As many have noted, big time college football is a big business, with entire regional economies often being built upon the draw of the local gridiron heroes. This year, for example, Forbes ranked Notre Dame as the third most profitable program in the country, worth more than $100 million, including a profit of close to $50 million. Therefore, big time universities, and their corresponding football programs, stand to lose much in the wake of scandals of sexual assault, not to mention their cover up. But still, suggests Dave Zirin, sports editor at The Nation, the notion of the company football town isn’t enough to explain the national hysteria over the Penn State scandal, and the relative silence currenty being enjoyed by Notre Dame.
“The only answer that makes sense is that raping women has become “normalized” in our culture while raping little boys has not,” writes Zirin. “The only answer that makes sense is that the rape of a young boy sets all sorts of alarms of horror in the minds of the very male sports media, while the rape of women does not. The only answer that makes sense is that it’s been internalized that while boys are helpless in the face of a predator, women are responsible for their assault. The accusers are the accused.”
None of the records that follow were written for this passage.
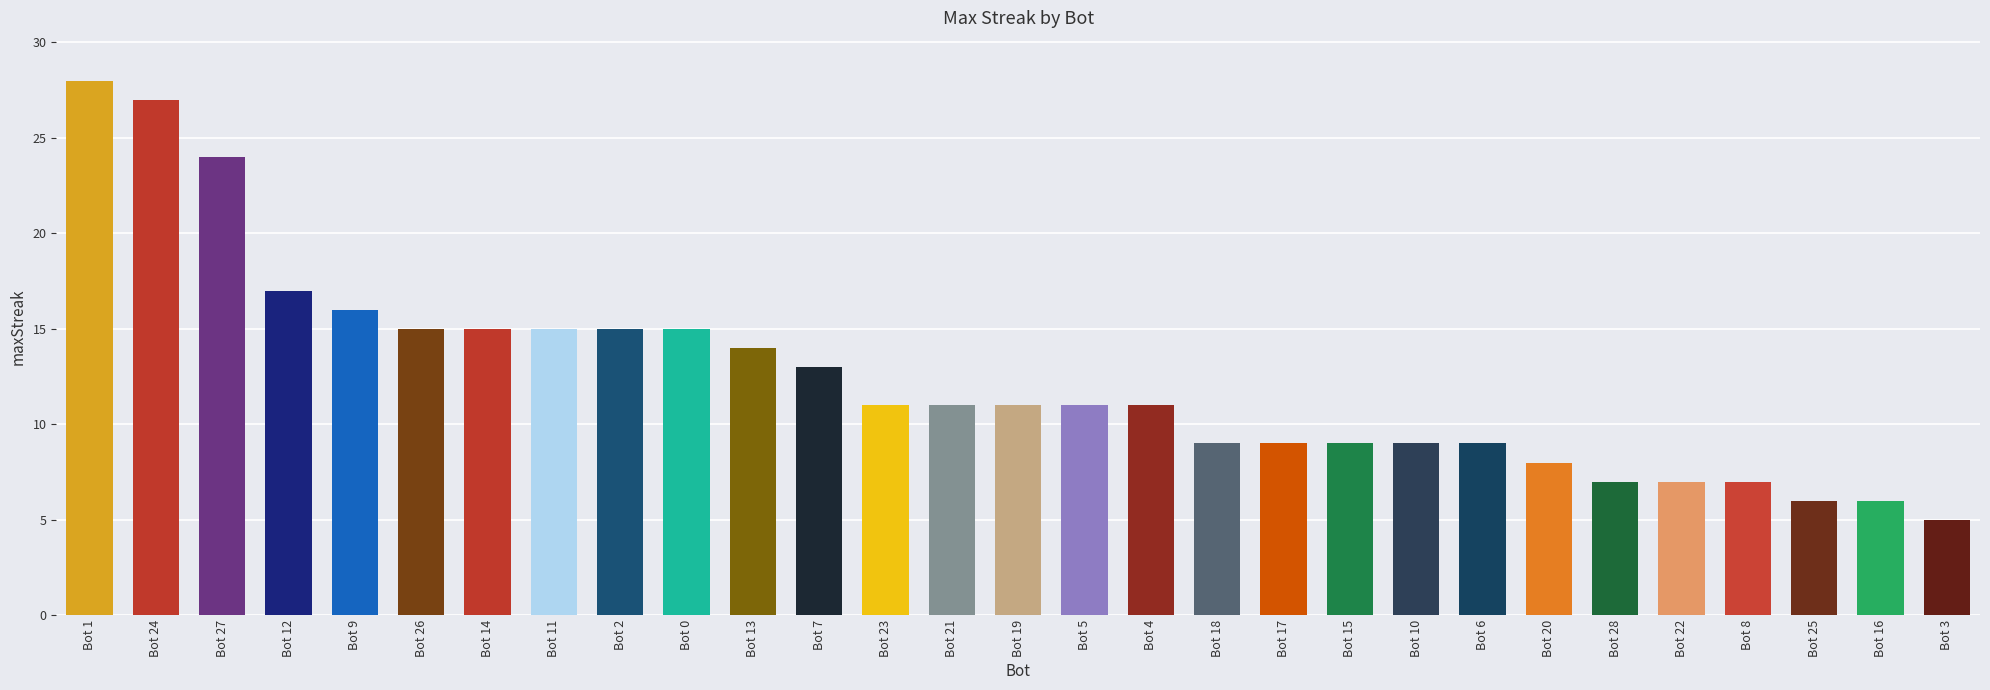

What is the change in value from Bot 0 to Bot 4?

-4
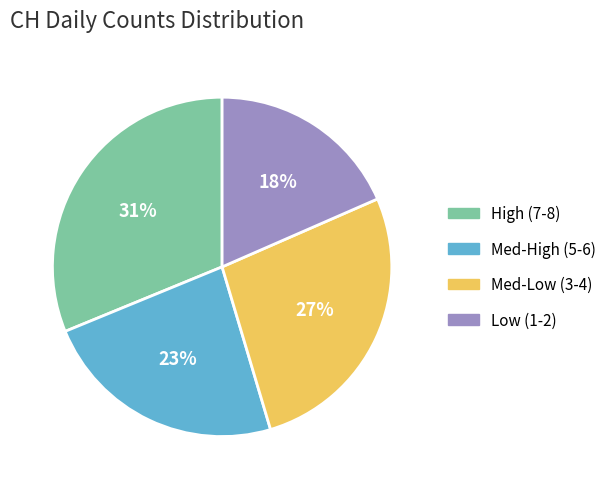

Which category has the smallest portion of the pie?

Low (1-2)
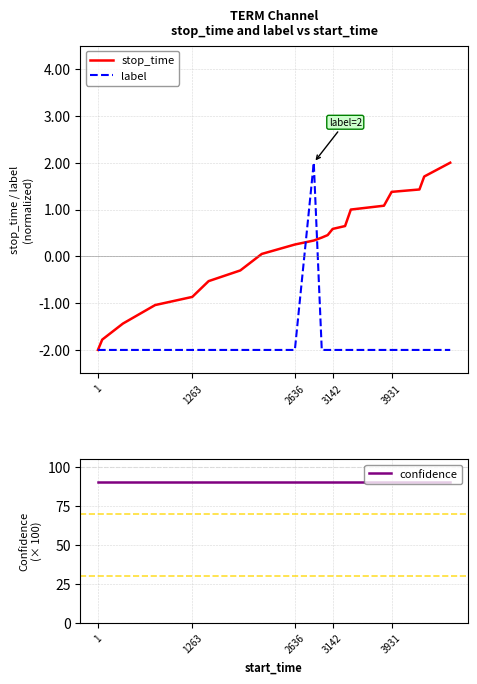

What is the maximum value for stop_time?

2.0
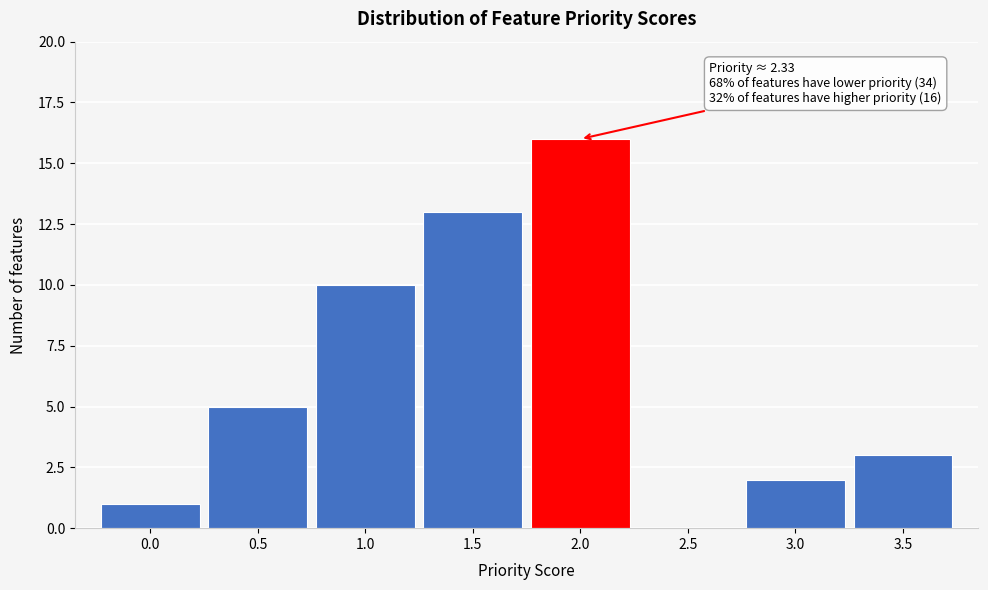

Reading left to right, transcribe all the data shown in this chart.

0.0=1	0.5=5	1.0=10	1.5=13	2.0=16	2.5=0	3.0=2	3.5=3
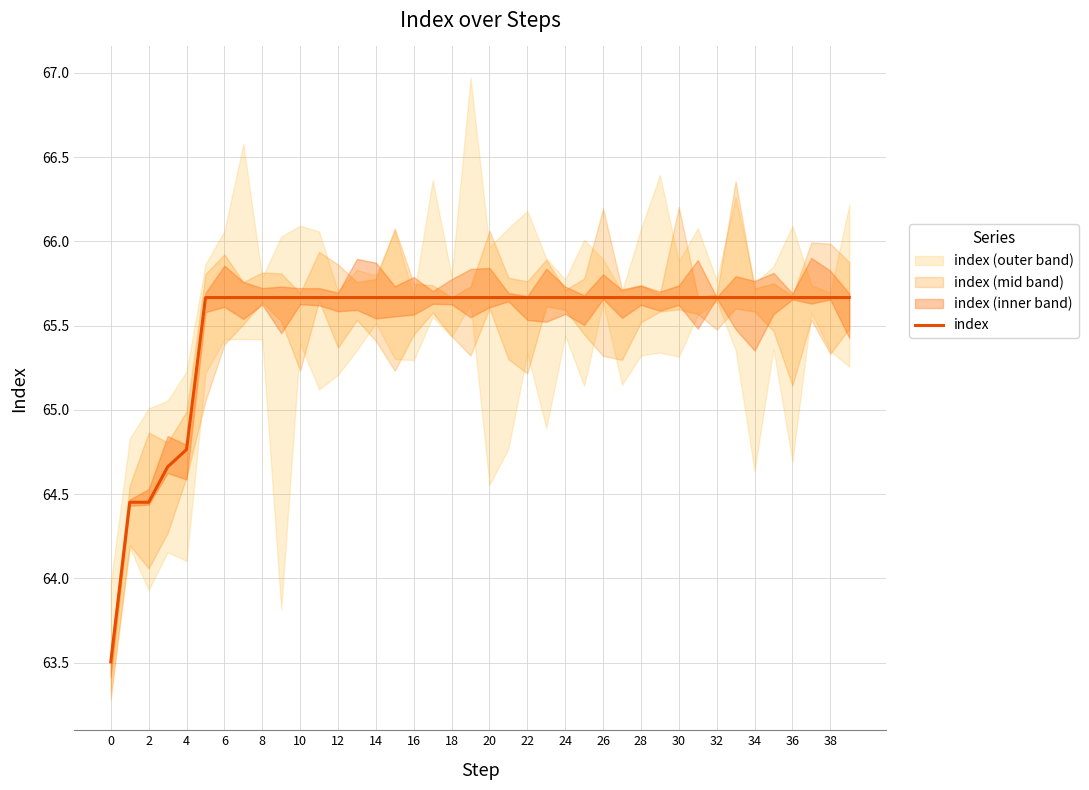

What is the minimum value shown in the chart?

63.5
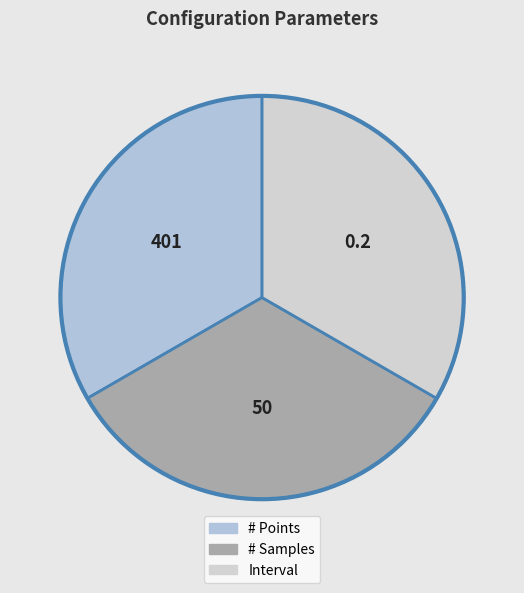

What is the change in value from # Points to # Samples?

-351.0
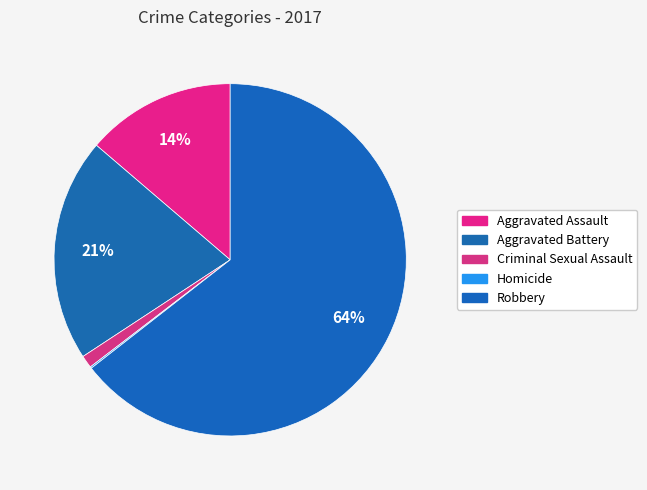

The Aggravated Battery slice represents 28% of the pie. True or false?

False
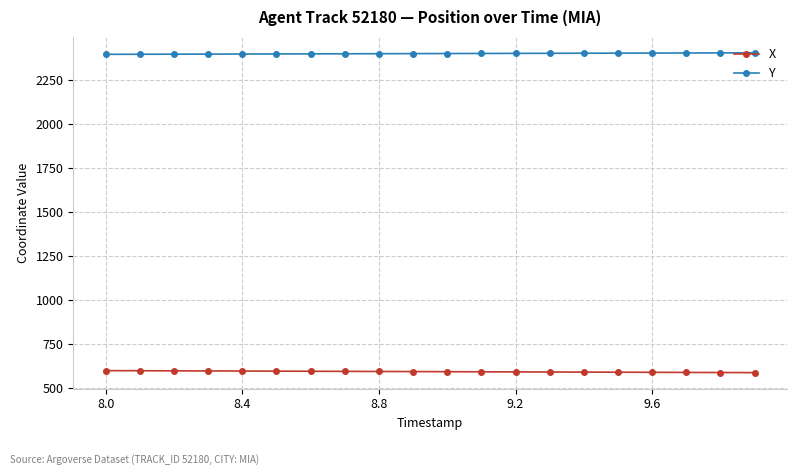

What is the difference between the maximum and minimum values in the Y series?

8.6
“But it’s also an issue beyond the commodification of women on a big football campus,” Zirin continues. “It’s the fruit of a culture where politicians can write laws that aim to define the difference between “rape” and “forcible rape” and candidates for senate can speak about pregnancy from rape being either a “gift from God” or biologically impossible in the case of “legitimate rape.” It’s a culture where comedians like Daniel Tosh or Tucker Max can joke about violently raping, as Max puts it, a “gender hardwired for whoredom.””
As Zirin notes, the intertwining “themes of power, rape, and lack of accountability” have become far too prevalent in our sports, and in our society as well.